Collected data
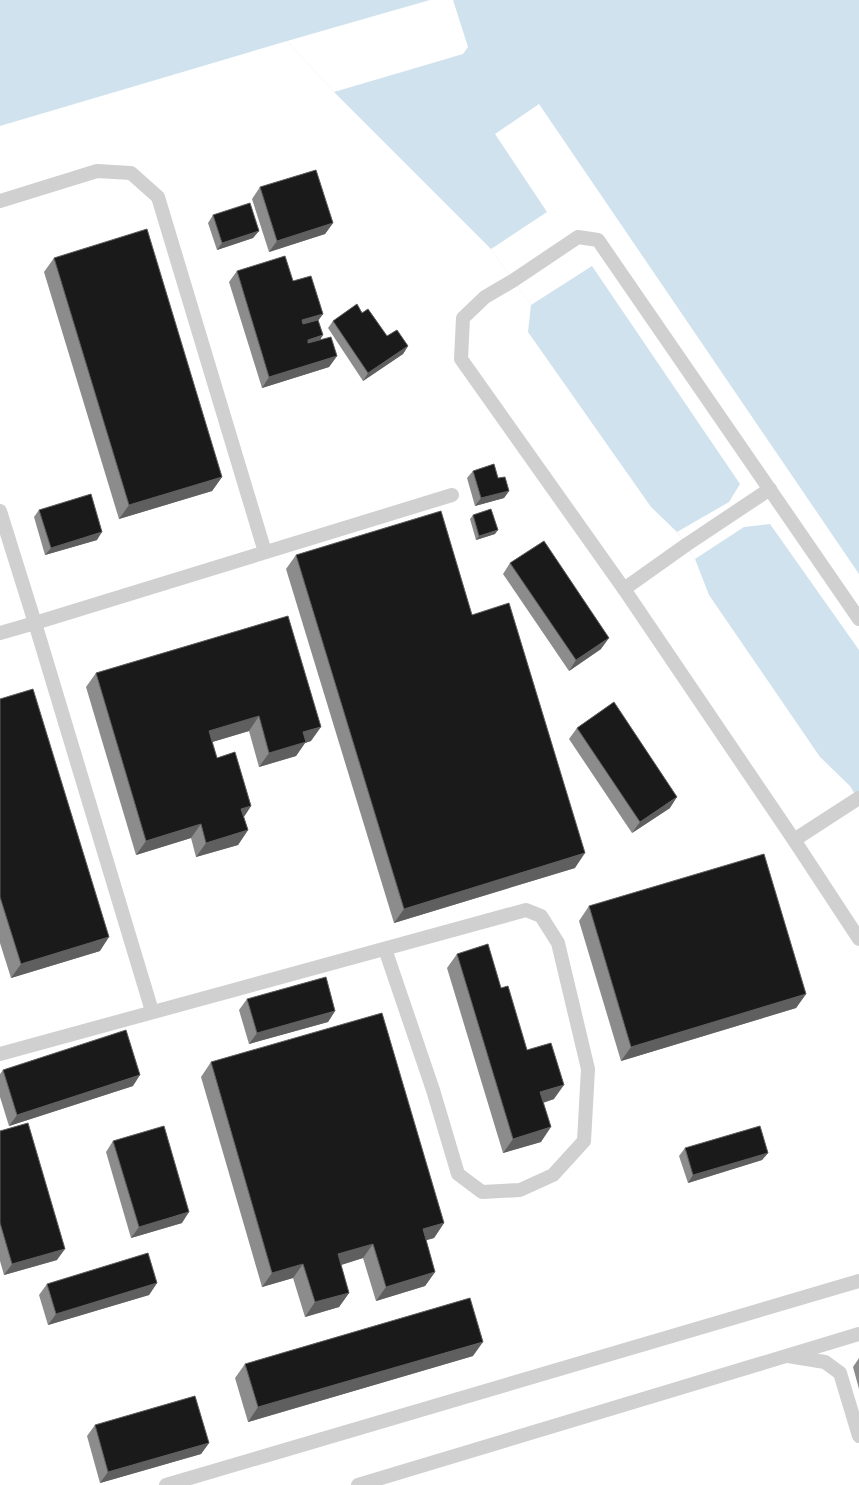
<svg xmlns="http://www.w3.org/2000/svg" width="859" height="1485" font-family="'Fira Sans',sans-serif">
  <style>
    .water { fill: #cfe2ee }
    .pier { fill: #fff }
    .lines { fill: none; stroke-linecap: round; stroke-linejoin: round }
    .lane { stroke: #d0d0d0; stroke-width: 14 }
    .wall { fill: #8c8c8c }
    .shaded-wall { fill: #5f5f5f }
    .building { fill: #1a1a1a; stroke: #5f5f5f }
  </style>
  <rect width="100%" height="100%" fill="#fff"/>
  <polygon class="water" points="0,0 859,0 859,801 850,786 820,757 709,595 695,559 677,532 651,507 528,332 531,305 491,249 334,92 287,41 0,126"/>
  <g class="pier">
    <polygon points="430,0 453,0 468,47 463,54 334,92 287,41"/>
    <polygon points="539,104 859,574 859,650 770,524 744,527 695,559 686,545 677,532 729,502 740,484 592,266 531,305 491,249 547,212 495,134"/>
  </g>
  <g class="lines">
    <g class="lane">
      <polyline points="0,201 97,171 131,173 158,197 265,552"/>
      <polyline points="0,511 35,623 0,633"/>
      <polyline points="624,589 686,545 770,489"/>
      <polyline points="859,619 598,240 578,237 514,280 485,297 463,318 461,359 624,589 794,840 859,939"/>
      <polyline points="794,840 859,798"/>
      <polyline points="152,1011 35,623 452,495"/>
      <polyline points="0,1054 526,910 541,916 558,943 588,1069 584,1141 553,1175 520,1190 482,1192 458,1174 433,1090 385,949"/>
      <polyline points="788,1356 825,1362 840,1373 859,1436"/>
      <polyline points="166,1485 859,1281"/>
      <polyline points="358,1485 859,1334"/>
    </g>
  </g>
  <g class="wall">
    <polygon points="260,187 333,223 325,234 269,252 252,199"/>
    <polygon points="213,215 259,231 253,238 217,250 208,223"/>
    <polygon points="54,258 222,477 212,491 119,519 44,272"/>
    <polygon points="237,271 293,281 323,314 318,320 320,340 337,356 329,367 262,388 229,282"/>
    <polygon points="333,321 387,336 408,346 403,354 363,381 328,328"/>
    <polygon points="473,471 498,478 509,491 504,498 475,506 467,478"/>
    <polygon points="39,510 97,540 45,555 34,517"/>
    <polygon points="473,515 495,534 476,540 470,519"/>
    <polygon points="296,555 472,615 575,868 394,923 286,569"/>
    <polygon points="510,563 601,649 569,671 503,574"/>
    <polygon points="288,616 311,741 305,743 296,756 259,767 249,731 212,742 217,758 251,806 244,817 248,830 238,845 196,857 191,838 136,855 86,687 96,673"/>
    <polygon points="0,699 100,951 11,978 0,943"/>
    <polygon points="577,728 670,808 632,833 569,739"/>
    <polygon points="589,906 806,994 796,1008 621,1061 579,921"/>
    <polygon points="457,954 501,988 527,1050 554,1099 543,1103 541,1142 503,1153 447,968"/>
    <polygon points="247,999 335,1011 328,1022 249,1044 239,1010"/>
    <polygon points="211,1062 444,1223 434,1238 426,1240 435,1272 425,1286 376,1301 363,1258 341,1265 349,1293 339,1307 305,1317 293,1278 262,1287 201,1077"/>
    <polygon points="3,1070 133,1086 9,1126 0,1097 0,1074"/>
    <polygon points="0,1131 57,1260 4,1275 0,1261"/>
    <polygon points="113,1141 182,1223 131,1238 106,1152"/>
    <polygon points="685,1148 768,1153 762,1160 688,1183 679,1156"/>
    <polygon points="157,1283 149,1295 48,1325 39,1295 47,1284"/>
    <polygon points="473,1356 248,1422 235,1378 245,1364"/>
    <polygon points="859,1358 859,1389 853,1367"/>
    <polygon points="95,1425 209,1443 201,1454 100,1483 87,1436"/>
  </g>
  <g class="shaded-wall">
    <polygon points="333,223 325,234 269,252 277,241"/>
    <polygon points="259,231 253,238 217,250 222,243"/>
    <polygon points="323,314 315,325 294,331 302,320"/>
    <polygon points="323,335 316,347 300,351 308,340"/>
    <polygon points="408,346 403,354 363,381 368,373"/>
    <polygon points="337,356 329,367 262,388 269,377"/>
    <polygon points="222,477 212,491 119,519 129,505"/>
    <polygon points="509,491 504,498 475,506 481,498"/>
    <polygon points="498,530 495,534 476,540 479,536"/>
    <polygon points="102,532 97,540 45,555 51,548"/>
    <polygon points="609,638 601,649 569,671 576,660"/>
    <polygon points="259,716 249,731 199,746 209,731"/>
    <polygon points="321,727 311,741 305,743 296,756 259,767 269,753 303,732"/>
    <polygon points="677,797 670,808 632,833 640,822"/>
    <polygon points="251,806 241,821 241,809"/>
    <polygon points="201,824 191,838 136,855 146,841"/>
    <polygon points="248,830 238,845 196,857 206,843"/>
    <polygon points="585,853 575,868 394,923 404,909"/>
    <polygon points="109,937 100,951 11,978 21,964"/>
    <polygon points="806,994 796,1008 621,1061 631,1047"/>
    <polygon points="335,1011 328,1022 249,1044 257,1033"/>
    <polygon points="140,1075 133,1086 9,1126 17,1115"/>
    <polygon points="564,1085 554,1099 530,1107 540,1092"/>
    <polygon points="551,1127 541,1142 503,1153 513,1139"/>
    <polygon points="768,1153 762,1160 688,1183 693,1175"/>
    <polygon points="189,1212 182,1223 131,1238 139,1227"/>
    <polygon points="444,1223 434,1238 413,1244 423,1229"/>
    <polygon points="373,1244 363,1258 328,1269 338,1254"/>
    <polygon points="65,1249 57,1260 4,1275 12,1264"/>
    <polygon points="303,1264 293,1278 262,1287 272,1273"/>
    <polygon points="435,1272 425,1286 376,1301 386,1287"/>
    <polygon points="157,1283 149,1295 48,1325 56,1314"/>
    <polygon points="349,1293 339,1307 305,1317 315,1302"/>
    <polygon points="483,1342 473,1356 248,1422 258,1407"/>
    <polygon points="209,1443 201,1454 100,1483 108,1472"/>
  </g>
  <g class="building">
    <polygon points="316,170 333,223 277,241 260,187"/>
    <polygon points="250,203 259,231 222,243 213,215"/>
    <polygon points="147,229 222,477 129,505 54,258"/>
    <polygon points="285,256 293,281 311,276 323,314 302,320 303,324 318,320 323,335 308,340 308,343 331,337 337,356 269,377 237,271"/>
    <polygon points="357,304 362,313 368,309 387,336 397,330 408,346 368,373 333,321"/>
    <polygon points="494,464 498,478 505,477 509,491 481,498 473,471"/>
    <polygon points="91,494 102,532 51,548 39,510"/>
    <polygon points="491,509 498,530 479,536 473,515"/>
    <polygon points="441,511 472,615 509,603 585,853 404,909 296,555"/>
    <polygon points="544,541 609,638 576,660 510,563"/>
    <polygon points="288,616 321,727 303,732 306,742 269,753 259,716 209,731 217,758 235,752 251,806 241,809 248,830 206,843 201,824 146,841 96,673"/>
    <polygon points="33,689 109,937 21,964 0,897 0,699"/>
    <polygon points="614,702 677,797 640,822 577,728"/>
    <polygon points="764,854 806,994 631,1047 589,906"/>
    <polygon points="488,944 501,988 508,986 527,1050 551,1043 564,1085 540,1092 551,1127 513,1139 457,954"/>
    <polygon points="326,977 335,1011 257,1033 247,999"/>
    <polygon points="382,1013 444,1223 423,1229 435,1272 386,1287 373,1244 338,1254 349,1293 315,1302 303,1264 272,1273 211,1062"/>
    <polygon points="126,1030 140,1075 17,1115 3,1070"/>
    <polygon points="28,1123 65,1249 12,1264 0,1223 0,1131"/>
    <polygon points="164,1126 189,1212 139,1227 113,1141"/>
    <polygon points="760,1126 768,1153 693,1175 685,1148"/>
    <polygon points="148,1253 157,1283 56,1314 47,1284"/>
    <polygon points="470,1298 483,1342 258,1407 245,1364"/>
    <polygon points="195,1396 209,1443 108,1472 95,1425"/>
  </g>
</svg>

> [DIRECTIONS FOR THIS TASK] Among the lines above, return those that hold the word "shaded".

> [OUTPUT OF THE EXERCISE]
    .shaded-wall { fill: #5f5f5f }
  <g class="shaded-wall">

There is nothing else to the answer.